We assume an exponential growth function: . $P(t) \:=\:ae^{bt}$
. . and determine $a$ and $b$ from the given data.

. . $\begin{array}{cc}P(10) = 900 \\ P(35) = 1400\end{array}
\begin{array}{cc} \Rightarrow \\ \Rightarrow\end{array}
\begin{array}{cc}ae^{10b} \,=\,900 \\ ae^{35b} \,=\,1400 \end{array}
\begin{array}{cc}(1)\\(2)\end{array}$

Divide (2) by (1): . $\frac{ae^{35b}}{ae^{10b}} \:=\:\frac{1400}{900}\quad\Rightarrow\quad e^{25b}\,=\,\frac{14}{9}\quad\Rightarrow\quad 25b \,=\,\ln\left(\frac{14}{9}\right)$

. . Hence: . $b \:=\:\frac{1}{25}\ln\left(\frac{14}{9}\right) \:\approx\:0.0177$

Substitute into (1): . $ae^{0.0177(10)} \:=\:900\quad\Rightarrow\quad a \:=\:\frac{900}{e^{0.177}} \:\approx\:754$

The function is: . $\boxed{P(t)\:=\:754e^{0.0177t}}$

(a) When $t = 0\!:\;\;P(0)\:=\:754e^0\quad\Rightarrow\quad\boxed { P(0) \,=\,754}$

(b) If $P(t) = 1508\!:\;\;754e^{0.0177t} \:=\:1508\quad\Rightarrow\quad e^{0.0117t}\,=\,2\quad\Rightarrow\quad 0.0117t\,=\,\ln 2$

. . $t \:=\:\frac{\ln2}{0.0177} \:\approx\:\boxed{39.16\text{ minutes}}$

(c) $P(110)\:=\:574e^{0.0177(110)} \:\approx\:\boxed{4022.38}$

(d) for $P(t) = 15,000\!:\;\;574e^{0.0177t} \,=\,15,000\quad\Rightarrow\quad e^{0.0177t} \,=\,\frac{15,000}{574}$

. . $0.0177t \,=\,\ln\left(\frac{15,000}{574}\right)\quad\Right arrow\quad t \:=\:\frac{1}{0.0177}\ln\left(\frac{15,000}{574}\r ight)\:\approx\:\boxed{184.36\text{ minutes}}$

3. Originally Posted by viet
The count in a bacteria culture was 900 after 10 minutes and 1400 after 35 minutes.
What was the initial size of the culture?
doubling period = ?
population after 110 minutes = ?
When will the population reach 15000?

can someone explain to me on how to do this problem?
Here is one way.

his problem?

Let x = initial size of the bacteria culture
And r = common ratio.

You know geometric progression?
a1 = x
a2 = x*r
a3 = (x*r)*r = x*(r^2)
a4 = x(r^2)*r = x(r^3)
.
.
an = x(r^(n-1)) -------------***

After 10 minutes,
900 = x*r^(10-1)
900 = x(r^9) ----------------(i)

After 35 min,
1400 = x(r^34) ---------------(ii)

(ii) divided by (i),
1400/900 = r^(34 -9)
14/9 = r^25
r = (14/9)^(1/25) = 1.01783 -----**

Substitute that into, say, (i),
900 = x(1.01783)^9
x = 900 /(1.01783)^9 = 676.6536
Or, initial size of culture = 677 numbers ----------answer.

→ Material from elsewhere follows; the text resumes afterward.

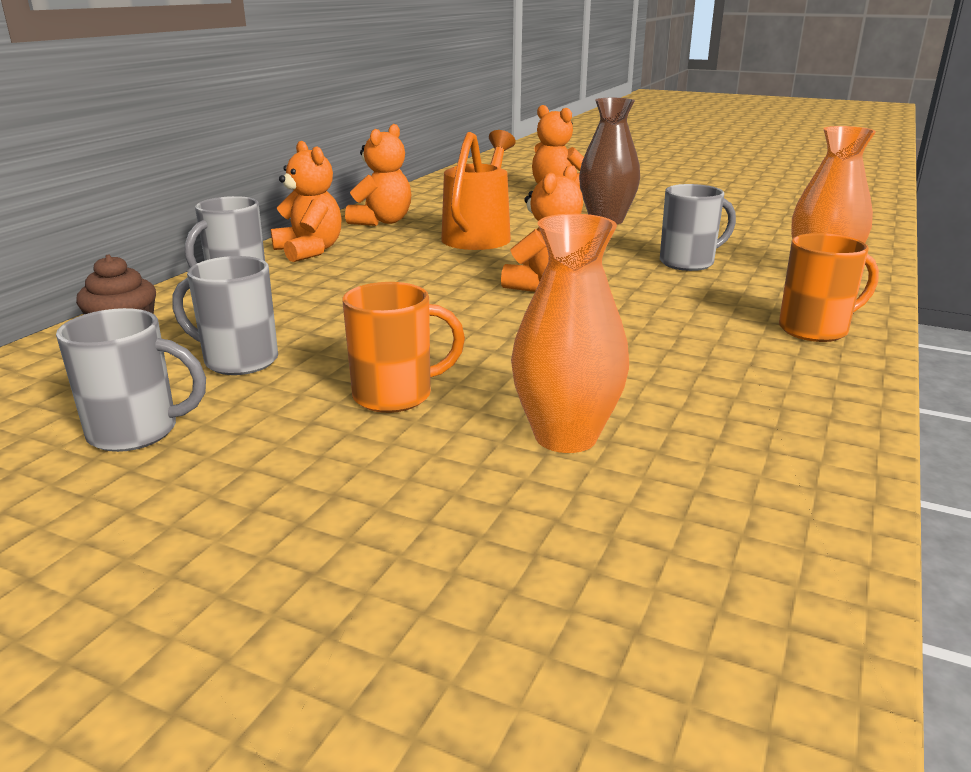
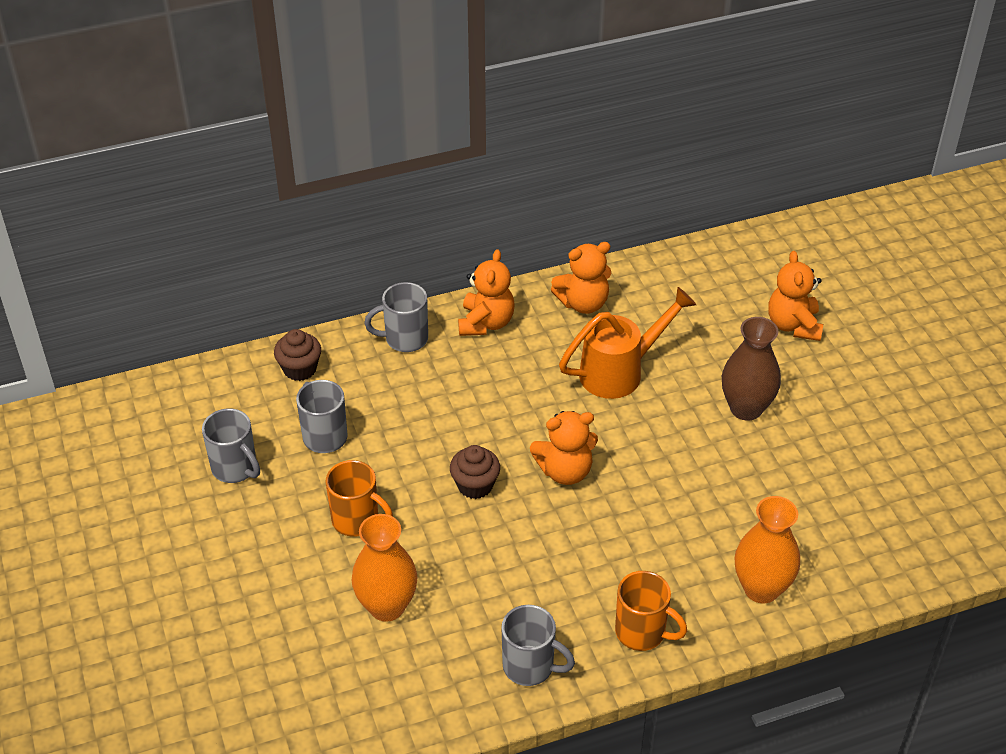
camera: 45 degrees right, 20 degrees up
(481, 322) = (475, 485): none -> brown cupcake
(688, 263) = (700, 509): grey mug -> grey mug (530, 667)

-----------------------------------------------------------------
The doubling period...

I understand that as when will the culture double in size.
So,
2(677) = 677*(1.01783)^(y-1)
2 = (1.01783)^(y-1)
Take common logs of both sides,
log(2) = (y-1)log(1.01783)
y-1 = log(1.01783) /log(2)
y -1 = 0.0255
y = 1.0255 ----------------the initial size doubles after 1.0255 min.

If you analyze the computations above, or since the size of the culture is cancelled in the

second line, thus the size doesn't matter, then it means every 1.0255 minutes the size

doubles.
Therefore, doubling period = ervery 1.0255 min. ----------answer.

---------------------------------------------------------------------
population after 110 minutes = ?

an = a1*r^(n-1)

a(110) = 677*(1.01783)^109 = 4647 numbers ------------answer.

----------------------------
When will the population reach 15000?

15000 = 677*(1.01783)^(z-1)
15000/677 = 1.01783^(z-1)
log(15000/677) = (z-1)log(1.01783)
z-1 = log(15000/677) / log(1.01783)
z -1 = 175.304, or 175
z = 176

Therefore, the culture will be 15000 numbers in 176 min. -----------answer.